“欲速則不達。”曹操轉身,“荊州這潭水,本相替你攪得更渾些。你既要吞江東,又要取荊州,還要防吾與劉備,看你能撐到幾時。”
不到一月時間,蔡瑁之子隨其親筆信同入許昌——蔡曹盟約達成。
三日後,銅雀台。
曹操設宴款待蔡瑁之子與使者,並讓許都文武作陪。席間,他令虎豹騎在校場演武。
千餘虎豹騎,皆身披重甲,戰馬雄壯。衝鋒時如雷動,變陣時如流水,其兵士皆弓馬嫻熟,軍陣更是殺氣沖天。
使者與蔡瑁之子看得臉色發白,手中酒杯都險些拿不穩。
曹操舉杯笑道:“二位觀我虎豹騎,比之劉駿玄甲軍如何?”
蔡瑁之子呐呐不敢言。
使者連忙道:“虎豹騎天下精銳,劉駿那些兵卒,如何能比?”
“哦?”曹操挑眉,“可我聽聞,劉駿在江夏大敗蔡瑁,用的便是玄甲軍。”
使者噎住,冷汗直流。
曹操哈哈大笑,不再為難他,隻道:“回去告訴你主,好生守城。待本相平定西涼,自會南下助他。屆時,莫說劉駿,便是孫權、劉備,也一併收拾了。”
宴席散去後,蔡瑁之子自留許昌為質,使者則連夜離開許都,帶著詔書和賞賜,急匆匆返回襄陽。
訊息傳到江夏,已是十數日後。
鎮國公府,議事堂。
劉駿看著【打更人】送來的密報,臉色平靜。
“曹操授蔡瑁鎮南將軍、荊州牧,假節,都督荊、襄諸軍事。”
諸葛亮唸完密報,輕搖羽扇,“另賜軍械千件,糧三千斛。蔡瑁已送其子入許都為質。”
甘寧拍案而起:“曹阿瞞好算計!竟明著幫蔡瑁那廢物,奪取荊州牧之位!此,天下何以能服?”
黃忠沉聲道:“曹操此計實而不惠。僅憑一紙詔書,些許錢糧,便讓蔡瑁這喪家犬成其助力。”
張遼皺眉:“我軍渡江攻吳,蔡瑁在後搗亂,確是大患。何不先攻之。”
文聘起身拱手:“國公,聘願領兵攻襄陽。蔡瑁新敗,軍心渙散,縱有曹操冊封,也難聚人心。給我一萬兵,三月內必破襄陽。”
劉駿抬手止住眾人議論。
他看向諸葛亮:“孔明,你以為如何?”
諸葛亮羽扇輕搖,不疾不徐:“曹操此計,意在拖延。
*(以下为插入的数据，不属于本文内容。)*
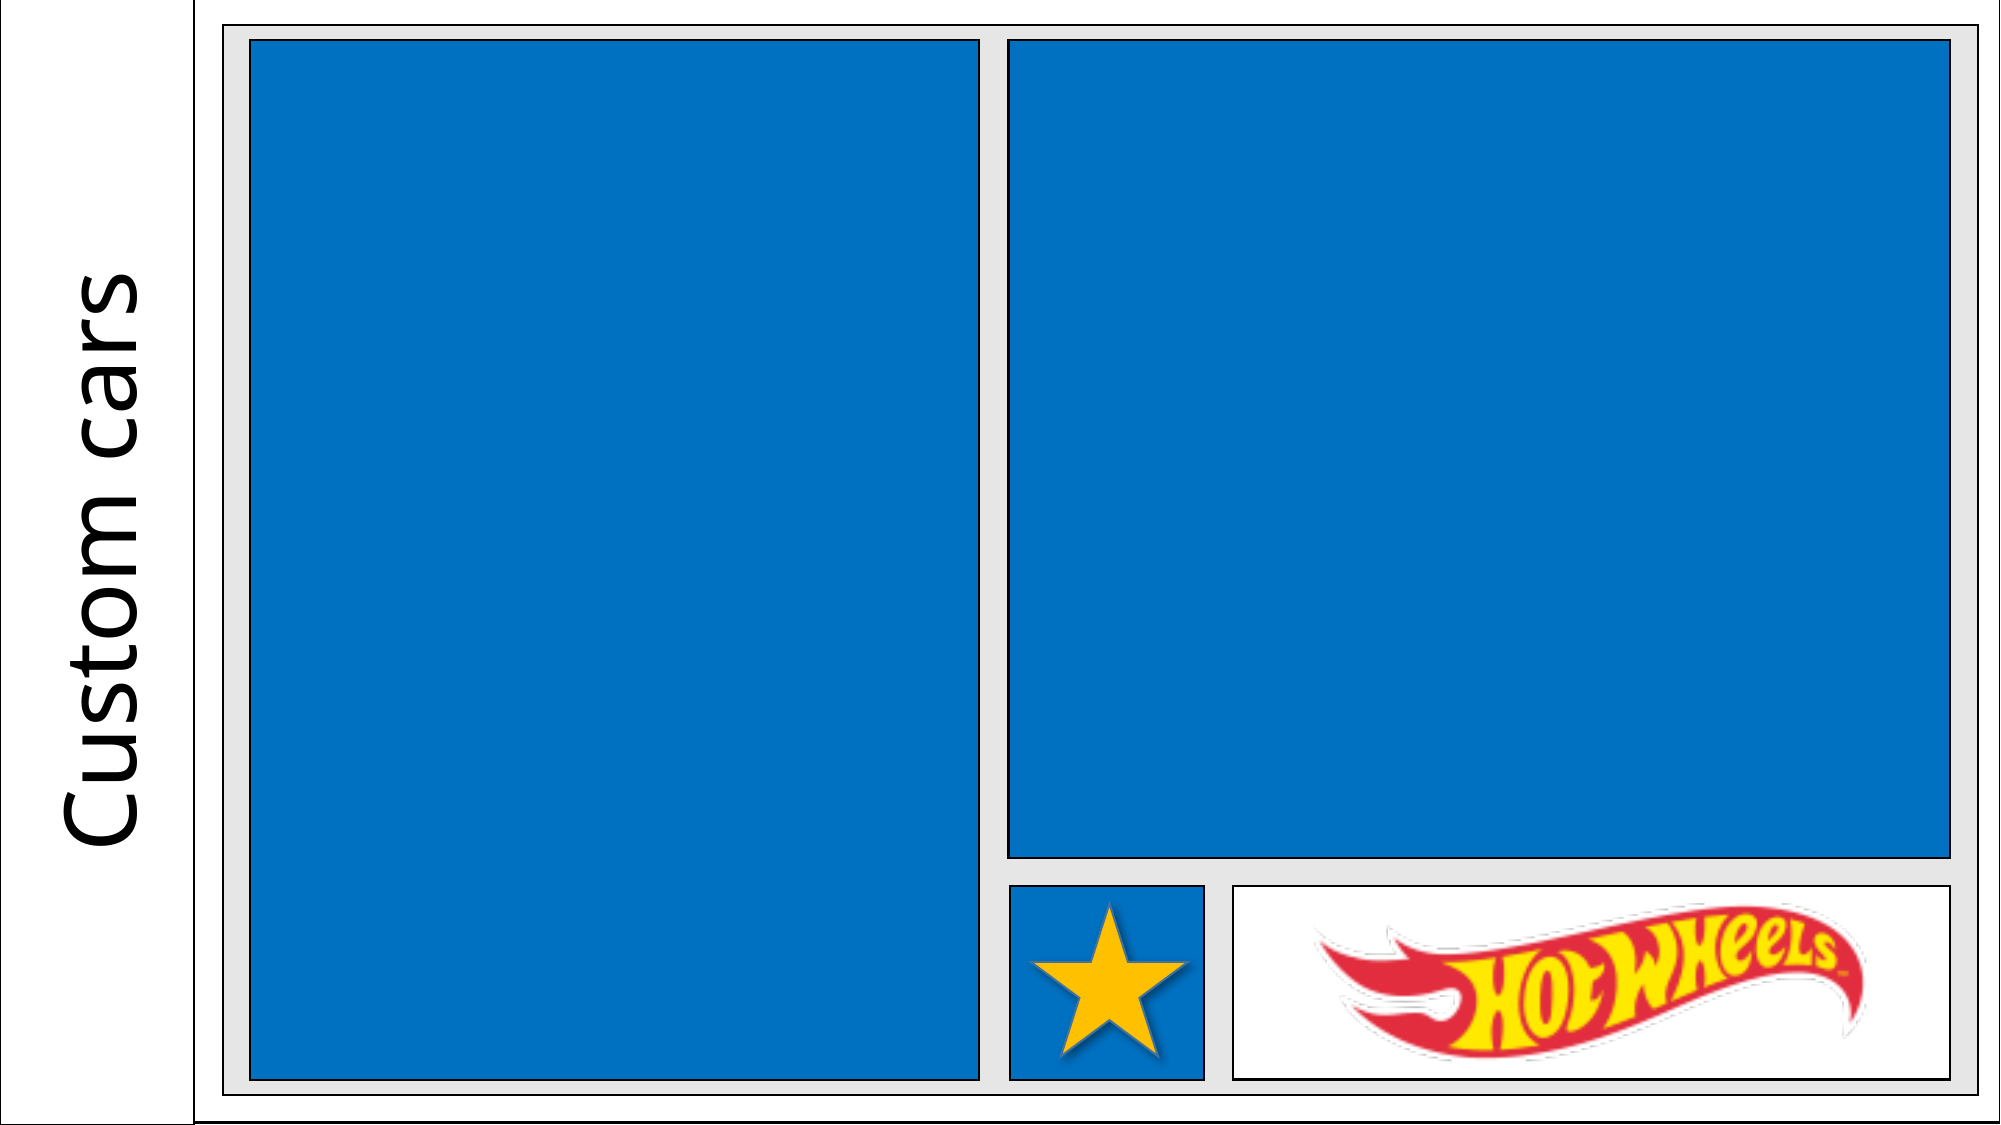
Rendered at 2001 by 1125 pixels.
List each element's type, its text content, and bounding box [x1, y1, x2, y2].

他正與馬超鏖戰,無力南下,故用蔡瑁牽製我軍,令我無法全力攻吳。待他平定西涼,無論誰勝誰負,他皆可從容南下,收漁利。”
他走到沙盤前,手指點向襄陽:“蔡瑁雖得冊封,但石陽新敗,兵力不足,且文將軍來投後,其軍心更散。短期內,他無力主動出擊,隻能固守襄陽。”
手指又移向柴桑:“周瑜病重,江東新平丹陽之亂,也需時間休整。且周瑜與蔡瑁雖有密約,但各懷鬼胎,難以真正協同。”
最後,手指落在長江之上:“故,我軍戰略不變,仍以渡江攻吳為主。但對襄陽,不可不防。”
劉駿點頭:“如何防?”
“分兵。”諸葛亮道,“令高順將軍領兩萬兵,駐守江夏北線,修築營壘,多設烽燧。蔡瑁若來,固守待援。蔡瑁不來,則不必理會。”
“另,令廖化將軍緊守壽春,多派哨船巡視淮水,監視曹軍動向。張遼將軍的三萬先鋒軍,按原計劃準備渡江。”
他看向文聘:“文將軍新來,可領本部五千兵,駐江夏城內,一來熟悉我軍規製,二來……”
諸葛亮微微一笑:“文將軍在荊州軍中素有威望。可多寫書信,送往南郡、江陵等地舊部,陳說利害,勸其歸順。此攻心之計,可瓦解蔡瑁根基。”
文聘抱拳:“聘領命。”
劉駿沉吟片刻,道:“再加一條。以劉琦名義,發文各郡縣,揭露蔡瑁弑主、勾結曹操之罪。另,表奏天子,請正式冊封劉琦為荊州牧。”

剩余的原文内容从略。